My laughter turned manic, bordering on hysteria, as I grappled with the conflicting emotions swirling inside me. "I'm trying so hard to hurt you," I confessed to the image before me, my voice laced with desperation. "To make you feel the pain you caused me, to make you suffer. But I always end up coming back to you."

Frustration and anger boiled within me, manifesting in clenched fists and gritted teeth. "Why?" I demanded of the photograph, as if it held the answers to all my torment. "Tell me the fuck why!" But of course, there was no answer, only the haunting silence of my own thoughts.

With a sudden surge of rage, I hurled the picture across the room, watching as it collided with the wall and shattered into a thousand pieces. The sound of breaking glass reverberated through the air, mirroring the shattered pieces of my own heart.

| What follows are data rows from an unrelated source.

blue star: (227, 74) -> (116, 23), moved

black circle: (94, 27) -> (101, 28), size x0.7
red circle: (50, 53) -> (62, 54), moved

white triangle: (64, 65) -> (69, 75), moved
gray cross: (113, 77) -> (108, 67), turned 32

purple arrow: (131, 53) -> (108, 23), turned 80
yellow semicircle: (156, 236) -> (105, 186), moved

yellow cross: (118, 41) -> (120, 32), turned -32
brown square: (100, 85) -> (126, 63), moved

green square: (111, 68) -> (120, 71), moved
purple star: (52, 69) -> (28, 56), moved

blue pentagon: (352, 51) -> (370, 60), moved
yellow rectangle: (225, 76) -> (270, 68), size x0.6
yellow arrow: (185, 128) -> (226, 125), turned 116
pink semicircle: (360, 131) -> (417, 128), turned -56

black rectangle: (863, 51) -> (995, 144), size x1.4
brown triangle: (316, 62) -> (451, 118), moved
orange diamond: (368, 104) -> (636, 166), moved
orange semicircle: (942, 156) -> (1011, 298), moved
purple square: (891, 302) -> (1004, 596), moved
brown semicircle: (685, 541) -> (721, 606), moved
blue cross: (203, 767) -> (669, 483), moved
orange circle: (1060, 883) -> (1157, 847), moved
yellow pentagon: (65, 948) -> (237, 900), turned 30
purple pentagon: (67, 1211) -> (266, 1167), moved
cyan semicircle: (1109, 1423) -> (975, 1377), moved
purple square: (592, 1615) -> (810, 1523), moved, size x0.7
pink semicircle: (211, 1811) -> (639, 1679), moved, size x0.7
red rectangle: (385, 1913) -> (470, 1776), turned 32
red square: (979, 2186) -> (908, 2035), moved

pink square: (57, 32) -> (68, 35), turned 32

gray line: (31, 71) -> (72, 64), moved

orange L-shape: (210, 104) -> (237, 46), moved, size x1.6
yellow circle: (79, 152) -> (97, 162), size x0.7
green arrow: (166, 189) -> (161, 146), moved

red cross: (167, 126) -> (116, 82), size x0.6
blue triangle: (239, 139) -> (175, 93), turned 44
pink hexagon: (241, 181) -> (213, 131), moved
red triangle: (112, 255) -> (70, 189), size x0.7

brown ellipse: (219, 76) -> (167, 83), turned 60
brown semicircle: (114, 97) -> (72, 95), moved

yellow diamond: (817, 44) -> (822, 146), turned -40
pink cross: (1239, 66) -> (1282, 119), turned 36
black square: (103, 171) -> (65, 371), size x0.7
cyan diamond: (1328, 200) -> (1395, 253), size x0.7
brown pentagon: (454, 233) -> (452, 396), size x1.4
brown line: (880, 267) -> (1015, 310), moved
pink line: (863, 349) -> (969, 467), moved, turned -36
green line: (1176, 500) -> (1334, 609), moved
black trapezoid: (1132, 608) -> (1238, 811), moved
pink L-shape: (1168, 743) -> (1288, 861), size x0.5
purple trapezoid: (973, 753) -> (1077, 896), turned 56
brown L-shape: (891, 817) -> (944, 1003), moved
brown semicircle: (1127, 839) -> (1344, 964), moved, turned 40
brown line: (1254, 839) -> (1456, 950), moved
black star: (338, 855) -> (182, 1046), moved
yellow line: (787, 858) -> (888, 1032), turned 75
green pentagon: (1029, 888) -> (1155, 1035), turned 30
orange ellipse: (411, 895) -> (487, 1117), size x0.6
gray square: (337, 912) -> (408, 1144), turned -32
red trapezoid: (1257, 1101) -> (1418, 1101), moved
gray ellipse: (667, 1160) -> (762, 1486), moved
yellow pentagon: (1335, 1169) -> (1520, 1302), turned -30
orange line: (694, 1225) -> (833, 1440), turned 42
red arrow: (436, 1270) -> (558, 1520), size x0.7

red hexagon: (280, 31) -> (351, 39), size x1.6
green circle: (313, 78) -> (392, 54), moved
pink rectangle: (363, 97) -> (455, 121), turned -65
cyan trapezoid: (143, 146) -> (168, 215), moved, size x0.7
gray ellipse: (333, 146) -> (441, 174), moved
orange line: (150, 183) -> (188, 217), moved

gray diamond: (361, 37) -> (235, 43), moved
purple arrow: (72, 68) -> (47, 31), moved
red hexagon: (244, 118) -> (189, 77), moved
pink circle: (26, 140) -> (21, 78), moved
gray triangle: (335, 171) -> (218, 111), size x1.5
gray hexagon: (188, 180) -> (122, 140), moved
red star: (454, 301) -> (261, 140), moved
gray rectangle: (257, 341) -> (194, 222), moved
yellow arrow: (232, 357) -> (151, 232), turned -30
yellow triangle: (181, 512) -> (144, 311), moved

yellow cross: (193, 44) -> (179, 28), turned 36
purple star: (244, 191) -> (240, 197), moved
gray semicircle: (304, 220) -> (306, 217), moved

For a moment, I stood there, chest heaving with exertion, consumed by the raw intensity of my emotions. And as the echoes of my outburst faded into the stillness of the room, I was left with nothing but the painful realization that no matter how hard I tried to escape her memory, Elena would always hold a piece of my soul captive.

Divorce was never an option, never even a fleeting thought that crossed my mind. Despite the torture and pain that had plagued our relationship, I couldn't bring myself to entertain the idea of letting her go. Elena was a part of me, woven into the very fabric of my being, and I swore to never abandon her.

No matter how much anger and resentment bubbled within me, I couldn't deny the love that still lingered beneath the surface. It was a love that transcended all logic and reason, a bond that refused to be broken by her shitty behavior.

As I held Elena's dress in my hands for what felt like the hundredth time, I couldn't help but feel a sense of being incomplete and longing wash over me. Closing my eyes, I imagined her standing before me, radiant and beautiful in this very garment. With a deep inhale, I brought the fabric to my nose once more, savoring the faint scent of her perfume that still lingered within its fibers.

Wrapping the dress around my neck like a scarf, I allowed myself a moment of solace, reveling in the comfort of her presence, even if only in memory. Settling back into my chair, I let out a sigh, the weight of my emotions pressing heavily upon me.

It wasn't long before Olivia entered the room, her voice hesitant as she stuttered out an apology.

"My Dante I'm really sorry for....."But as her gaze fell upon the broken picture of Elena and the dress draped around me, her anger flared to life like a wildfire.

With a grunt of frustration, Olivia stormed out of the room, her footsteps echoing down the hallway. But I remained seated, unmoved by her outburst. For in that moment, all I could think about was Elena – her laughter, her smile, her warmth – and the void that she had left behind.